[StBernard] HUD: La. could lose federal funds unless it makes St. Bernard Parish follow civil rights laws

Westley Annis westley at da-parish.com
Thu Mar 17 22:13:30 EDT 2011


CHALMETTE, La. - The U.S. Department of Housing and Urban Development
threatened on Thursday to cut grants to Louisiana unless the state makes St.
Bernard Parish comply with the Fair Housing Act, the latest turn in a
long-running dispute with the predominantly white New Orleans suburb.

Mercedes M. Marquez, assistant secretary for community planning and
development, wrote that the parish government has acted to keep out
African-Americans by restricting rental housing in spite of numerous federal
court rulings that it has violated the civil rights law, as well as repeated
contempt orders.

"The State remains responsible to assure that St. Bernard Parish complies"
with requirements for community development block grants, Marquez wrote
Louisiana Commissioner of Administration Paul Rainwater. "A determination
that the State has failed to do so could result in a funding sanction
against the State." She did not give a dollar figure.

Making it hard to build apartments or rent houses violates civil rights laws
because African-Americans in the New Orleans metro area are twice as likely
as whites to rent and 85 percent more likely to live in multi-family
buildings, wrote John Trasvina, HUD's assistant secretary for fair housing,
in a separate letter to Parish President Craig Taffaro.

That letter details a dispute that began when St. Bernard Parish halted
apartment construction in late 2005, months after Hurricane Katrina flooded
the entire parish.

Under federal pressure, the parish revoked the ordinance that included that
change and others, including one that let homeowners rent only to blood
relatives. But Trasvina wrote that ordinances enacted since then and
administrative actions continue to violate the Fair Housing Act.

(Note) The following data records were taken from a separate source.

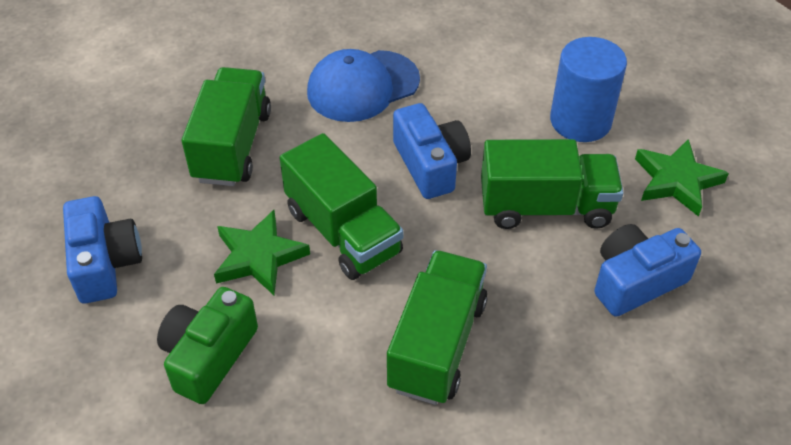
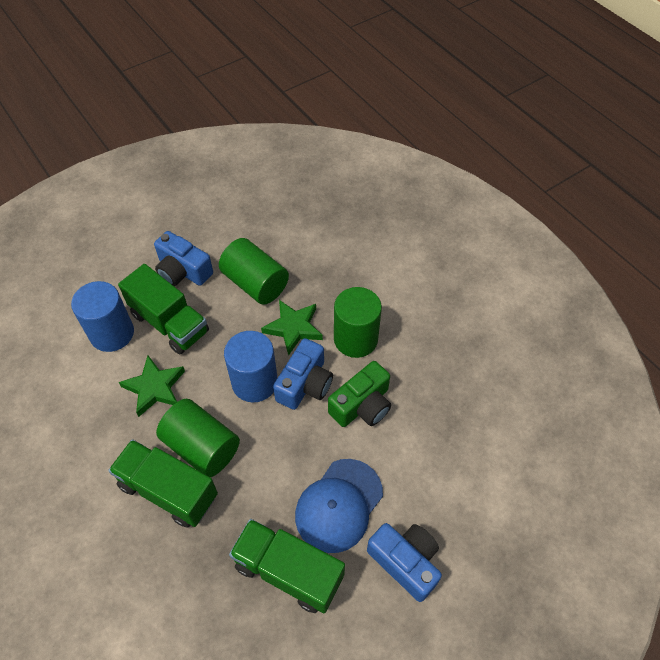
blue cylinder: 1 -> 2
green cylinder: 0 -> 3
green truck: 4 -> 3

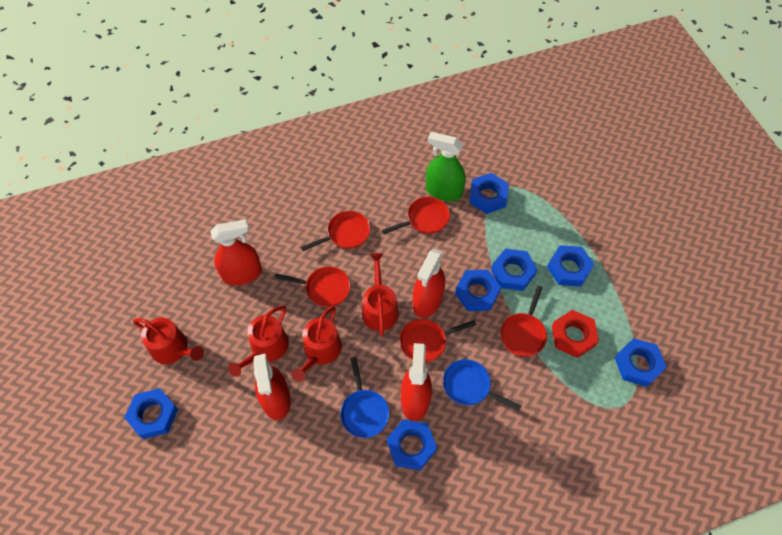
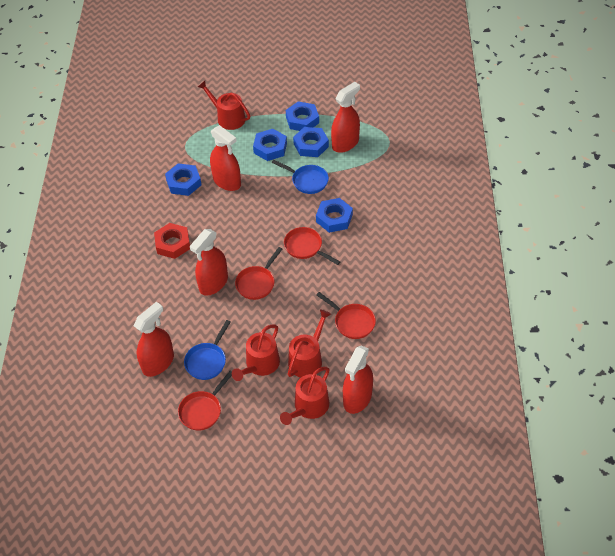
blue nut: 7 -> 5
green spray bottle: 1 -> 0
red pan: 5 -> 4
red spray bottle: 4 -> 5

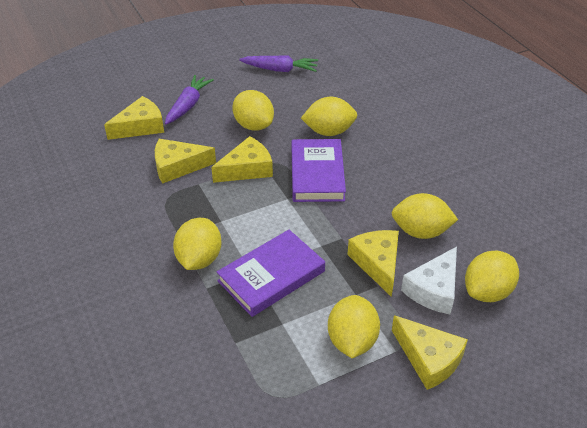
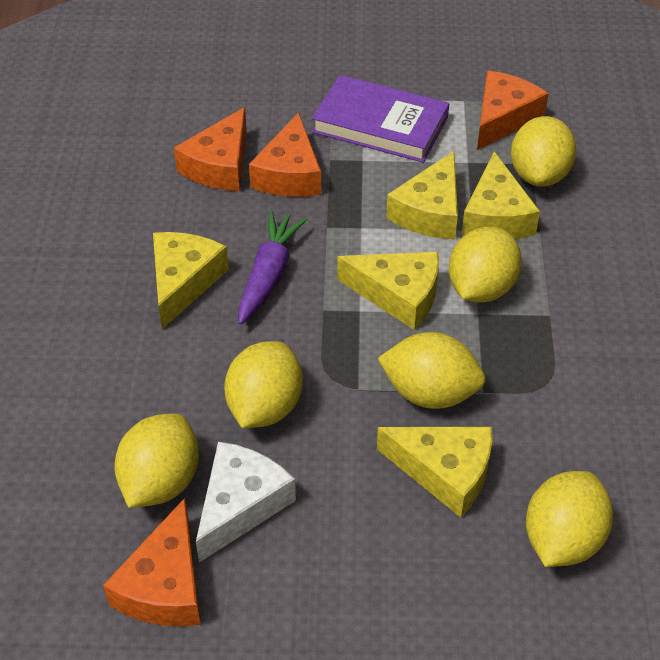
orange cheese: 0 -> 4
purple book: 2 -> 1
purple carrot: 2 -> 1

Taffaro could not be reached for comment Thursday.

In a statement late Thursday, Rainwater said: "We have been in discussions
with HUD and with the parish about this issue. The state is committed to
furthering the creation of safe, affordable housing. We look forward to
working with HUD and the parish to find common ground that will allow us to
move forward in our recovery."

Trasvina's letter to Taffaro said the parish can avoid sanctions by
overturning, within 20 days, a 2007 ordinance that severely limits
homeowners' ability to rent and a zoning ordinance passed in January 2010 to
forbid multifamily housing in much of the parish.

Parish councilmen introduced two repeal ordinances in March, but the repeals
cannot occur until April 5.

The parish also must resolve eight administrative complaints, Trasvina
wrote.

"The Parish has expressed an interest in resolving HUD's concerns," he
wrote. "Nevertheless, a mere stated interest" is not enough.